Conceptually, the “road trip” has been with the movies forever. Midcentury buddy-boys Bing Crosby and Bob Hope made an indelible (if perhaps unmemorable) franchise out of their “Road to…” adventures (Road to Zanzibar, Road to Rio, and so on) which ambulated between 1940 and 1962 and would later inspire the Dustin Hoffman and Warren Beatty of that polarizing ’80s cult fave/critical flop Ishtar. Much of film noir is a road movie, albeit full of bad trips in getaway cars. Lionized auteurs like Wim Wenders have even specialized in them, describing the 1987 angelic fable Wings of Desire as a “vertical road movie” and titling a 1976 film Kings of the Road—itself part of the director’s “Road Movie Trilogy.” (Road Movies was also the name of Wenders’ Berlin production company.)
The format is irresistible. It’s a dream for screenwriters, who can latch onto the peripatetic arc for all manner of chance encounters and screwball detours. And surely most actors love nothing more than hanging out in close quarters riffing on character quirks. Given that, it’s also ripe ground for comedy, especially the buddy comedy, which is why it’s a recycled premise for three whole-ass The Hangover movies, as well as other masculinity-in-crisis romps, like the irreverent Danish cringe-fest Klown (a road movie on a canoe), and Bertrand Blier’s anarchic Going Places, a fully cancelable account of two petty thugs (Gerard Depardieu, Patrick Dewaere) on an amoral spree across the French countryside.
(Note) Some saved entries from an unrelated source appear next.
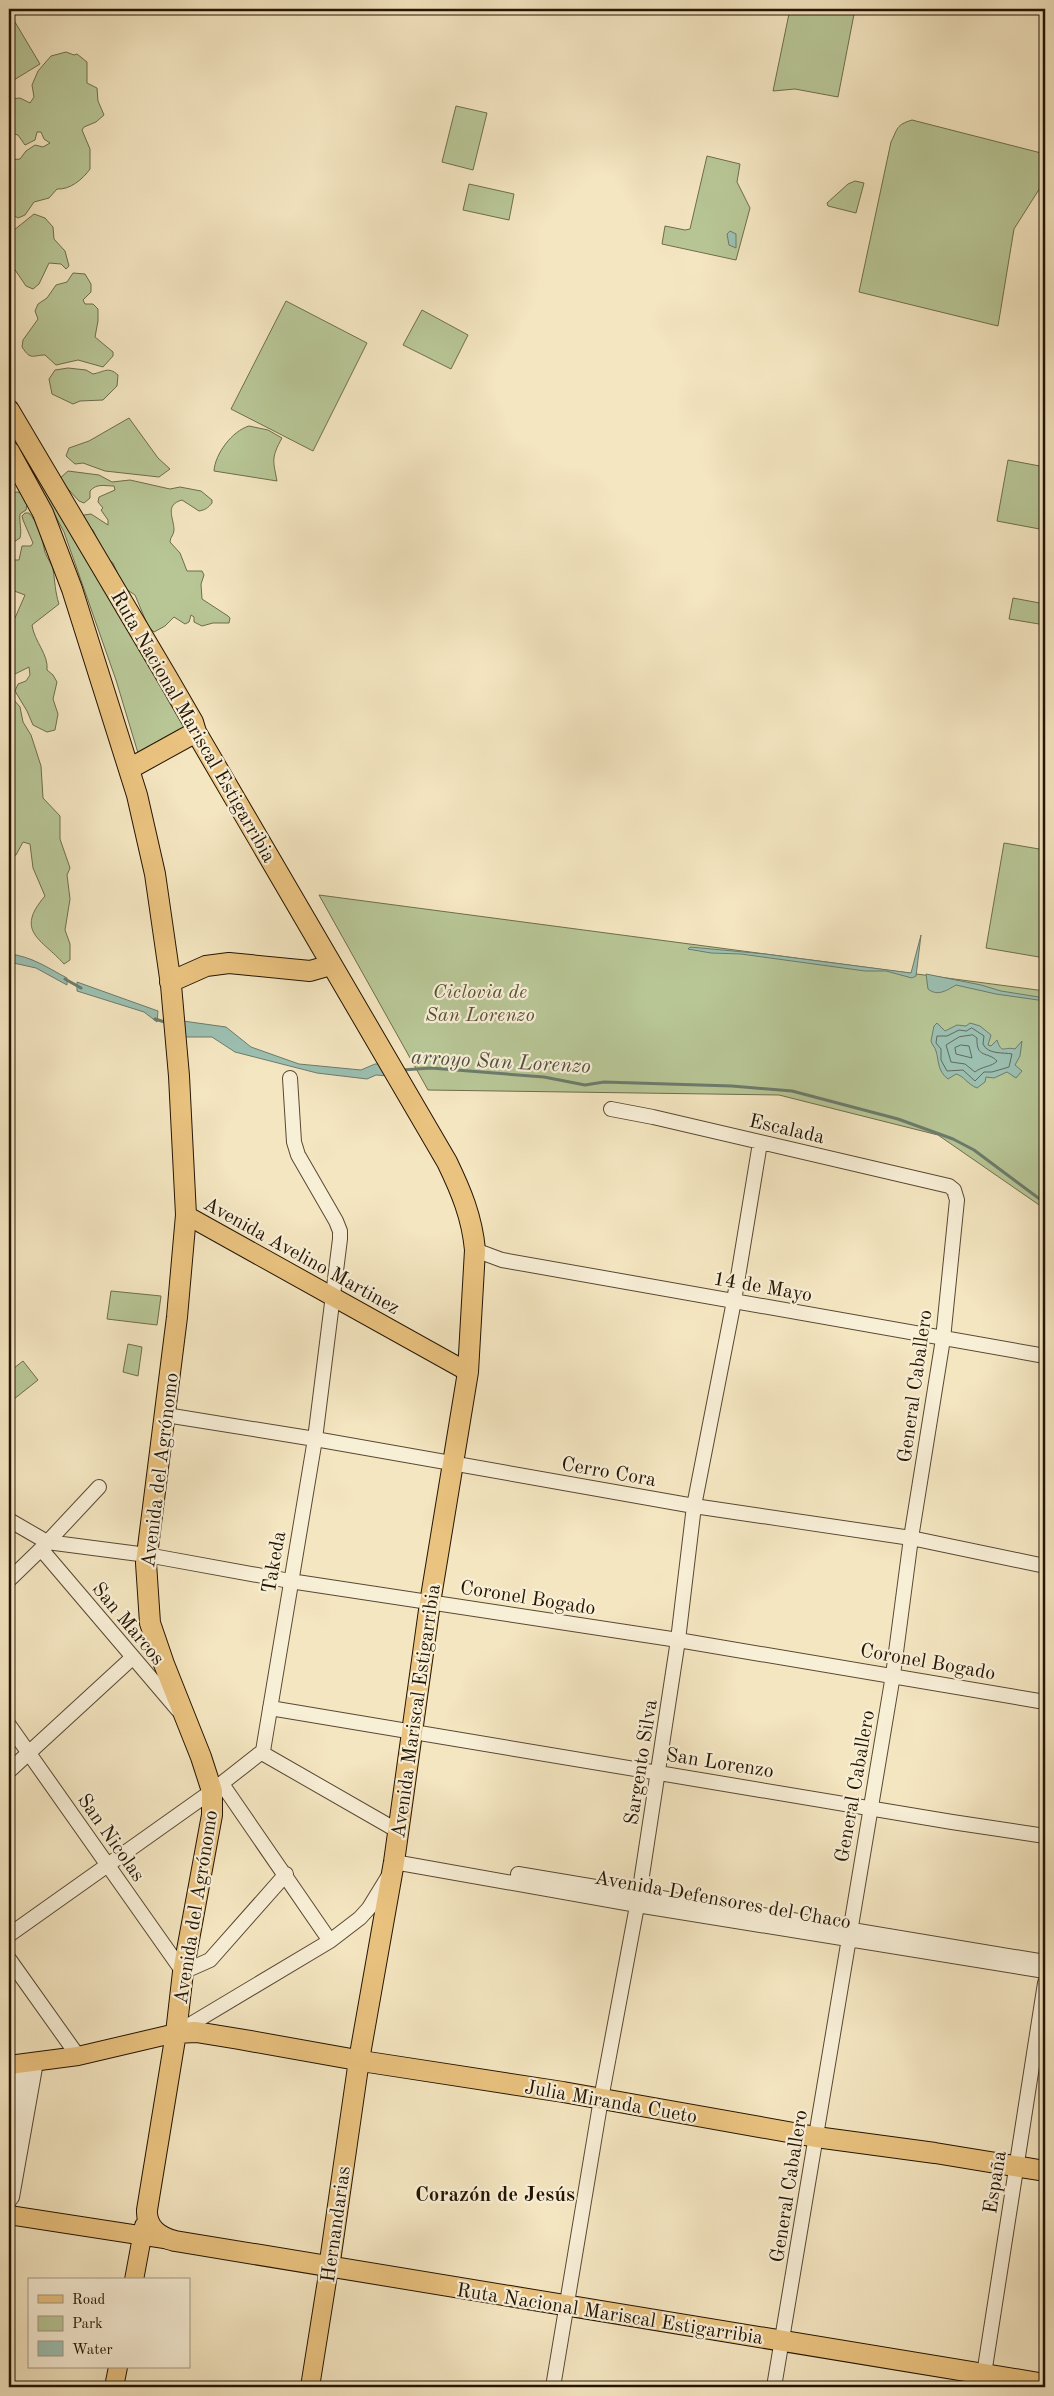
<svg xmlns="http://www.w3.org/2000/svg" width="1054" height="2396" font-family="'Old Standard TT',serif">
<style>
.green{fill:#b8c696;stroke:#6e6d4c}
.water{fill:#9cc0b2;stroke:#6c7b6c}
.lines{fill:none;stroke-linecap:round;stroke-linejoin:round}
.shore{stroke:#606a5a;stroke-width:1}
.stream{stroke:#6c7b6c;stroke-width:3}
.minor-casing{stroke:#584832;stroke-width:16}
.major-casing{stroke:#241402;stroke-width:20}
.highway-casing{stroke:#241402;stroke-width:22}
.minor{stroke:#f8efd7;stroke-width:14}
.major{stroke:#eac380;stroke-width:18}
.highway{stroke:#eac380;stroke-width:20}
.labels{text-anchor:middle;stroke-width:4.5;stroke-linejoin:round;paint-order:stroke}
.street-label{font-size:20px;fill:#241402;stroke:#f8efd7}
.park-label{font-size:20px;font-style:italic;fill:#585236;stroke:#f8efd7}
.water-label{font-size:21px;font-style:italic;fill:#4e5040;stroke:#f8efd7}
.neighbourhood-label{font-size:21px;font-weight:bold;fill:#241402;stroke:#f8efd7}
</style>
<rect width="100%" height="100%" fill="#f4e6c1"/>
<filter id="stains"><feTurbulence type="fractalNoise" baseFrequency=".004" numOctaves="4"/><feColorMatrix values="0 0 0 0 .2 0 0 0 0 .09 0 0 0 0 .02 0 0 0 .5 -.17"/></filter>
<radialGradient id="worn" r=".72"><stop offset=".6" stop-color="#630" stop-opacity="0"/><stop offset="1" stop-color="#630" stop-opacity=".3"/></radialGradient>
<!-- green -->
<path class="green" d="M790 9H855L838 97 795 89 773 91Z
M9 12 40 64 9 83Z
M66 52 74 55 77 54 87 62V83L97 88 98 101 104 115 96 122 84 127 82 130 90 149V169C83 179 70 190 57 189L49 198 34 202 25 215 18 218 12 214 9 221V204L11 211 12 209 9 192 12 186 9 184V160L20 159 26 151 35 145 43 147 50 143 44 139 41 132H37L35 140 25 145 18 135 11 133 12 125 9 121V99L20 98 30 103 34 97 32 85 38 71 51 56Z
M456 106 487 113 473 170 442 162Z
M912 120 1045 154V180L1014 229 998 326 859 292 891 142C898 128 896 125 912 120Z
M707 156 740 164 737 182 750 208 736 260 662 244 665 226 685 230 690 229Z
M855 181 864 183 856 213 828 206 827 203 848 184Z
M469 184 514 194 509 220 463 210Z
M34 214 45 218 53 227 54 239 65 251 69 266 66 269 61 264 49 263 39 284 33 289 26 286 9 261V234Z
M73 273 85 274 91 284V292L83 300 85 304H93L98 309V321L95 337 113 352V356L103 367 78 360 56 365 45 355C33 355 31 361 22 347L23 340 38 319 35 311 38 304 47 298 56 285 67 282Z
M286 301 367 343 313 451 231 409Z
M422 310 468 335 451 369 403 345Z
M68 368 86 370 93 374C104 372 108 366 118 375L117 386 103 400 80 401 73 404 52 394 49 379 55 370Z
M129 418 158 458 170 469 159 477 105 471 83 463 75 464 66 456 69 448 89 441Z
M249 426 268 430 282 438C271 458 273 460 277 481L214 471C215 454 232 431 249 426Z
M9 429 190 732 138 753 116 680 64 532Z
M1008 460 1045 467V530L997 521Z
M68 471 99 475 112 482 130 480 170 489 180 487 201 491 212 500V503C208 508 205 510 199 511L182 500C164 505 174 518 174 530 174 535 170 537 170 542L180 553 187 571H202L204 575 201 584 202 599 228 616 230 618 229 623H213L202 626 194 622V617L191 615 189 622 185 624 174 617 165 626 154 632 148 626 135 595 126 589 120 579 113 563 105 557 93 530 87 528 82 518 84 515 91 514 108 525V520L101 510 103 508 98 502 99 497 115 490 114 486C104 486 97 483 90 491V498L84 503 79 501 59 479Z
M18 492 28 498 26 510 20 514C19 522 22 529 20 538L9 545V493Z
M25 513H29C38 523 41 535 44 548 45 556 51 562 53 569 55 581 55 592 59 604L32 625C34 641 49 655 47 670L53 675 57 682 53 699 58 714 55 730 47 732 33 725 27 711 15 691 18 684 26 681 30 675 29 667 9 677V644L13 641V638L9 637V617L15 618 25 595 9 589V563L11 560H19L22 546H31L33 543 23 520 22 516Z
M1013 598 1045 604V625L1009 619Z
M9 694 20 707 23 722 31 735 41 766 43 798 60 816V839L70 868 67 875 70 899 65 930 70 944V960L64 964C42 939 14 932 45 896L33 868 30 844 23 842 16 855 9 857Z
M1004 843 1045 850V958L986 948Z
M319 895 1045 991V1209L938 1135 779 1095 428 1090Z
M111 1291 161 1296 157 1325 107 1319Z
M128 1344 142 1347 138 1376 123 1372Z
M23 1361 38 1380 9 1403V1372Z"/>
<!-- water -->
<path class="water" d="M730 231 736 234V248L729 245 727 234Z
M921 935 916 976 912 978 886 971H865L741 954 711 953 688 949 690 947 765 954 911 973Z
M9 954C31 956 48 968 67 978V985L36 968 9 962Z
M926 974 981 985 1001 991 1045 998V1001L996 994 956 985C947 990 938 997 928 989Z
M77 982 158 1011 157 1022 144 1012 77 991Z
M183 1021 226 1027 251 1047 299 1064 361 1070 375 1064H381L388 1076 376 1075 367 1079 317 1073 235 1052 212 1037H184Z
M937 1023 945 1031 957 1025 966 1026 970 1023 980 1026 991 1035 988 1045 991 1046 997 1040C1002 1055 1003 1046 1015 1049L1022 1041 1020 1056 1015 1065 1022 1071 1016 1078 1007 1072 994 1078 986 1077 985 1082 977 1088C967 1084 964 1076 956 1074L948 1079C937 1071 939 1060 936 1051 935 1047 932 1045 931 1041L934 1026Z"/>
<g class="lines">
<!-- shore -->
<path class="shore" d="M972 1028 984 1036 983 1044C988 1055 1003 1052 1012 1054L1009 1067 992 1072H984L975 1081 963 1070 947 1071 941 1060V1049L936 1043 937 1036H947L959 1030 966 1031Z
M973 1035 977 1038C976 1059 988 1051 997 1061 992 1067 982 1066 975 1072L965 1064 951 1062 946 1045 959 1037Z
M961 1045 969 1046 972 1058 956 1054 955 1048Z"/>
<!-- stream -->
<path class="stream" d="M65 979 81 988
M155 1019 168 1023
M402 1070 431 1068 544 1077 585 1085 604 1082 732 1086 792 1091 898 1119 953 1139 974 1150 1045 1203"/>
<defs>
<path id="minor" d="M611 1109 653 1117 949 1186 954 1190 957 1200 943 1339 911 1538 893 1675 774 2387
M475 1250 502 1260 1045 1356
M166 1415 315 1439 694 1506 911 1538 1045 1566
M9 1520 47 1542 147 1555 290 1581 678 1640 1045 1702
M41 1549 178 1710
M9 1580 41 1549 99 1487
M270 1708 952 1822 1045 1836
M9 1725 183 1972 210 1960 286 1874
M262 1753 398 1831
M9 1771 132 1658
M222 1784 330 1941
M394 1862 637 1905 1045 1971
M518 1874 1045 1962
M9 1935 212 1791 263 1751 315 1439 340 1239V1231L336 1221 298 1155 294 1142 290 1078
M9 1959 78 2056
M181 2030 330 1941 360 1918 369 1908 388 1877
M9 2150 24 2063
M9 2201 12 2197 36 2062
M553 2387 601 2099 639 1895 678 1640 694 1506 734 1301 760 1143
M982 2387 1045 1983"/>
<path id="major" d="M186 1215 468 1372
M9 2065 78 2056 176 2033
M9 2215 171 2240
M134 2280 144 2226
M114 2387 118 2367
M310 2387 329 2268"/>
<path id="highway" d="M9 410 167 677 193 722 196 732 447 1162C461 1191 472 1217 475 1250L468 1372 430 1603 394 1862 359 2060 329 2268
M9 451 43 513 72 589 137 795 155 874 171 985 179 1076 186 1215 177 1317 146 1563 150 1623 164 1664 201 1757 212 1791V1815L183 1972 176 2033 147 2210C146 2228 159 2237 175 2241L1045 2384
M129 769 196 732
M170 982 206 966 229 963 310 971 331 965
M176 2033 196 2032 239 2039 368 2062 563 2092 816 2137 935 2153 1045 2171"/>
</defs>
<!-- minor casing -->
<use href="#minor" class="minor-casing"/>
<!-- major casing -->
<use href="#major" class="major-casing"/>
<!-- highway casing -->
<use href="#highway" class="highway-casing"/>
<!-- minor -->
<use href="#minor" class="minor"/>
<!-- major -->
<use href="#major" class="major"/>
<!-- highway -->
<use href="#highway" class="highway"/>
</g>
<g class="labels">
<!-- street labels -->
<g class="street-label">
<text transform="translate(194 726) rotate(60)" y="7">Ruta Nacional Mariscal Estigarribia</text>
<text transform="translate(787 1128) rotate(13)" y="7">Escalada</text>
<text transform="translate(302 1255) rotate(29)" y="7">Avenida Avelino Martinez</text>
<text transform="translate(763 1286) rotate(10)" y="7">14 de Mayo</text>
<text transform="translate(914 1386) rotate(-82)" y="7">General Caballero</text>
<text transform="translate(159 1470) rotate(-83)" y="7">Avenida del Agrónomo</text>
<text transform="translate(609 1471) rotate(10)" y="7">Cerro Cora</text>
<text transform="translate(273 1562) rotate(-80)" y="7">Takeda</text>
<text transform="translate(528 1597) rotate(9)" y="7">Coronel Bogado</text>
<text transform="translate(129 1623) rotate(50)" y="7">San Marcos</text>
<text transform="translate(928 1661) rotate(10)" y="7">Coronel Bogado</text>
<text transform="translate(415 1711) rotate(-82)" y="7">Avenida Mariscal Estigarribia</text>
<text transform="translate(640 1762) rotate(-81)" y="7">Sargento Silva</text>
<text transform="translate(720 1762) rotate(9)" y="7">San Lorenzo</text>
<text transform="translate(854 1786) rotate(-80)" y="7">General Caballero</text>
<text transform="translate(112 1837) rotate(55)" y="7">San Nicolas</text>
<text transform="translate(723 1899) rotate(10)" y="7">Avenida Defensores del Chaco</text>
<text transform="translate(195 1907) rotate(-81)" y="7">Avenida del Agrónomo</text>
<text transform="translate(611 2101) rotate(10)" y="7">Julia Miranda Cueto</text>
<text transform="translate(994 2182) rotate(-81)" y="7">España</text>
<text transform="translate(788 2186) rotate(-81)" y="7">General Caballero</text>
<text transform="translate(335 2224) rotate(-82)" y="7">Hernandarias</text>
<text transform="translate(610 2313) rotate(9)" y="7">Ruta Nacional Mariscal Estigarribia</text>
</g>
<!-- park labels -->
<g class="park-label">
<text x="480" y="998">Ciclovia de<tspan x="480" dy="23">San Lorenzo</tspan></text>
</g>
<!-- water labels -->
<g class="water-label">
<text transform="translate(501 1061) rotate(3)" y="7">arroyo San Lorenzo</text>
</g>
<!-- neighbourhood labels -->
<g class="neighbourhood-label">
<text x="495" y="2201">Corazón de Jesús</text>
</g>
</g>
<!-- margin -->
<rect width="1054" height="2396" fill="none" stroke="#f4e6c1" stroke-width="30"/>
<rect x="10" y="10" width="1034" height="2376" fill="none" stroke="#241402" stroke-width="2.5"/>
<rect x="15" y="15" width="1024" height="2366" fill="none" stroke="#241402"/>
<!-- legend -->
<rect x="28" y="2278" width="162" height="90" fill="#f8efd7" stroke="#a39782"/>
<rect x="38" y="2295" width="25" height="8" fill="#eac380" stroke="#a39782"/>
<text x="72" y="2304" font-size="15" fill="#241402">Road</text>
<rect x="38" y="2316" width="25" height="15" fill="#b8c696" stroke="#a39782"/>
<text x="72" y="2328" font-size="15" fill="#241402">Park</text>
<rect x="38" y="2341" width="25" height="15" fill="#9cc0b2" stroke="#a39782"/>
<text x="72" y="2354" font-size="15" fill="#241402">Water</text>
<rect width="100%" height="100%" filter="url(#stains)"/>
<rect width="100%" height="100%" fill="url(#worn)"/>
</svg>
Some of the ideas afloat in that latter, dark-yet-ebullient 1974 comedy must have been contagious. Two years later, Blier’s fellow Frenchman Alain Cavalier released Fill ‘er Up with Super (“Le Plein de Super”). Cavalier (still quite active at 91, with six films in the past decade) doubles up, though, with four main actors in the cast. The film, newly streaming on Fandor as a “Curator’s Pick,” sets up two pairs of friends. Bernard Crombey is the lead as Klouk, who has been stuck with the unwanted task of delivering a Chevy station wagon to a customer of the car dealership where he works. It annoys Klouk and even more so his wife, as there were plans for a long-awaited holiday, but at least he won’t be driving solo; his friend Phillipe (Xavier Saint-Macary) agrees to tag along.
Before long, the men accrue two new passengers when they collect a hitchhiker, Charles (Etienne Chicot), and his pal Daniel (Patrick Bouchitey). Not exactly the Four Musketeers, this goofy bunch reveals a surplus of issues, whether it’s the girlfriends they want to get back together with, a need to pull annoying pranks, or completely empty pockets. For the longest time, I simply marveled at the lip garnish flaunted by Mssrs. Crombey and Saint-Macary, and I wasn’t alone. The film, as one Letterboxd user enthused: “Beautifully captures what it was like to have a mustache in the 1970s.”
The dialogue, conceived in collaboration with Cavalier, has spring and looseness that derives from its improvisatory origins, and a candor about sex, the sexes and sexuality that is anything but “wholesome,” to use the popular Gen Z term. Yet neither are these dudes strictly hetero nor entirely the sum of their posturing. In one of the best and least-expected scenes, Phillipe contrives to pay for the men’s lavish hotel breakfast by joining another male guest in his room for a sexual favor. Charles, the asshole of the quartet, steers the journey off-course so he can see his little boy—and turns out to be a tender father.
In case you’re wondering, the Chevy doesn’t quite get there—a mansion on the Cote d’Azur—in one piece. Someone gets drugged without their knowledge and tells their boss to screw off, but far more surprisingly, a sweet gas-station encounter with a beautiful young woman and her aggressive cat remains only a sweet encounter. It’s a display of authentic charm from a crew of would-be rogues, and a revelatory example of these French road warriors’ mellow macho.